● **Entries supplied**

***

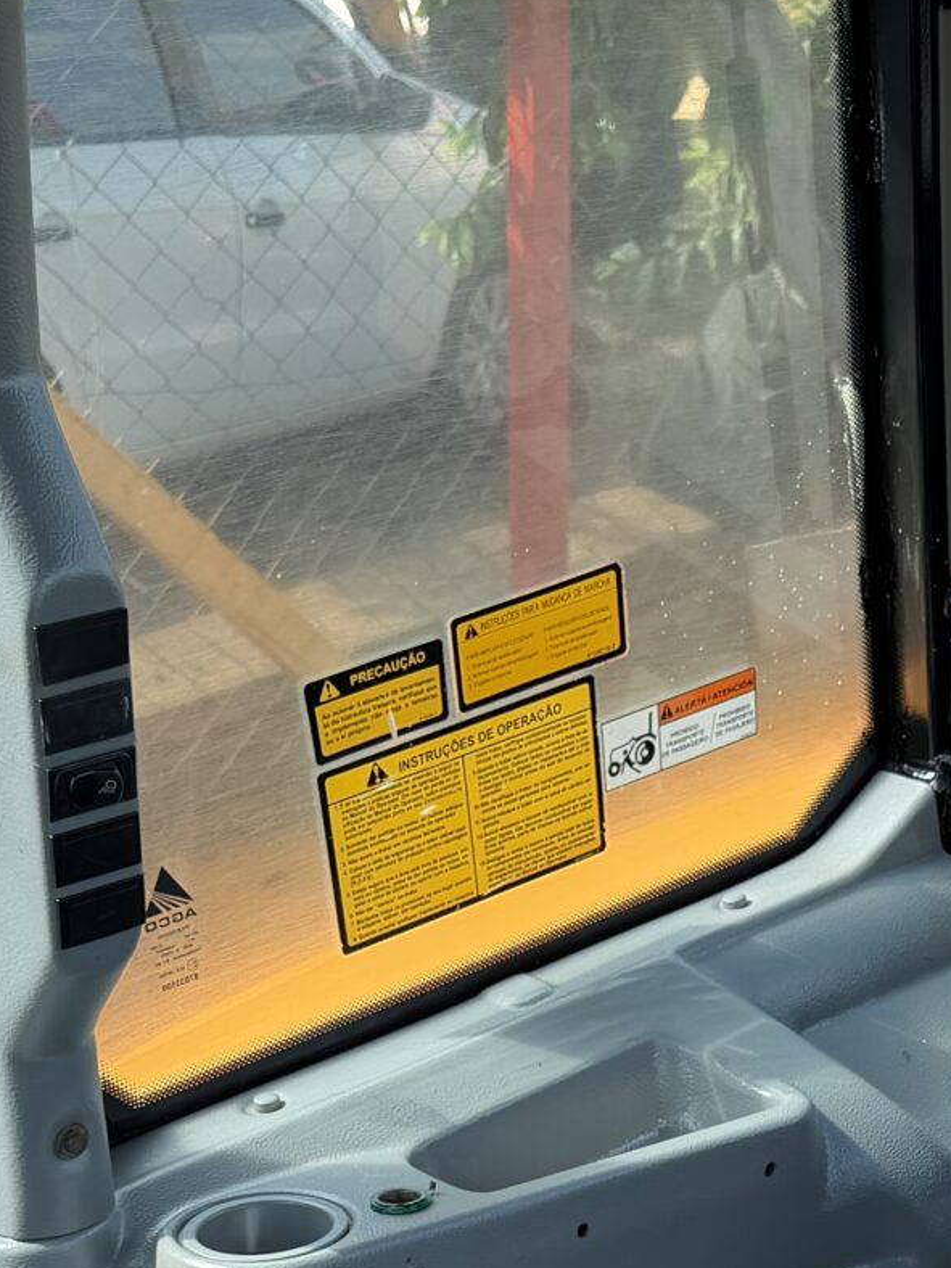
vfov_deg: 23.0
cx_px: 660
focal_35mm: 78
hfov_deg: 18.8
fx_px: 2857
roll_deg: -0.5
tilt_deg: -34.3
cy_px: 1509
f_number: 1.78
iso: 80
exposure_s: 1/742
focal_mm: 6.76
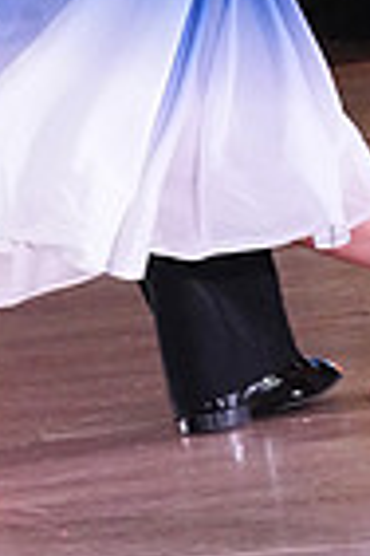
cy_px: -276
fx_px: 5719
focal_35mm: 371
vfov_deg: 5.5
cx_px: 41
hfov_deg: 3.7
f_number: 6.3
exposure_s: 1/400
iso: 8000
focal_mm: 90
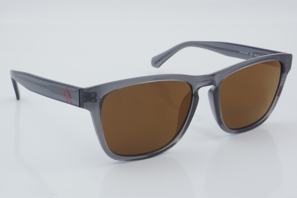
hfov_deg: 27.0
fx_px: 619
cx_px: 148
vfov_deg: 18.2
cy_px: 99
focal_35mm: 75
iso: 100
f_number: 32
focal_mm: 50
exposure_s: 1/4
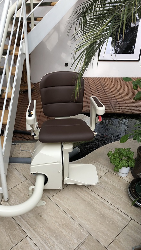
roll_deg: +0.6
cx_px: 50
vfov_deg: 62.6
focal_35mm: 31
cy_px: 126
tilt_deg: -29.8
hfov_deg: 37.5
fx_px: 206
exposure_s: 1/231
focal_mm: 3.99
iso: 20
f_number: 1.8
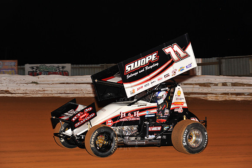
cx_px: 126
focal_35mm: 100
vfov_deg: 13.7
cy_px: 84
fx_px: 700
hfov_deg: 20.4
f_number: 5.6
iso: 500
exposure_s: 1/250
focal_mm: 100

***

The answer is the run of lines from the one with "focal_mm: 3.99" through the final line of the data, copied exactly, and nothing else; no pictures.

● **Written solution**
focal_mm: 3.99
iso: 20
f_number: 1.8
cx_px: 126
focal_35mm: 100
vfov_deg: 13.7
cy_px: 84
fx_px: 700
hfov_deg: 20.4
f_number: 5.6
iso: 500
exposure_s: 1/250
focal_mm: 100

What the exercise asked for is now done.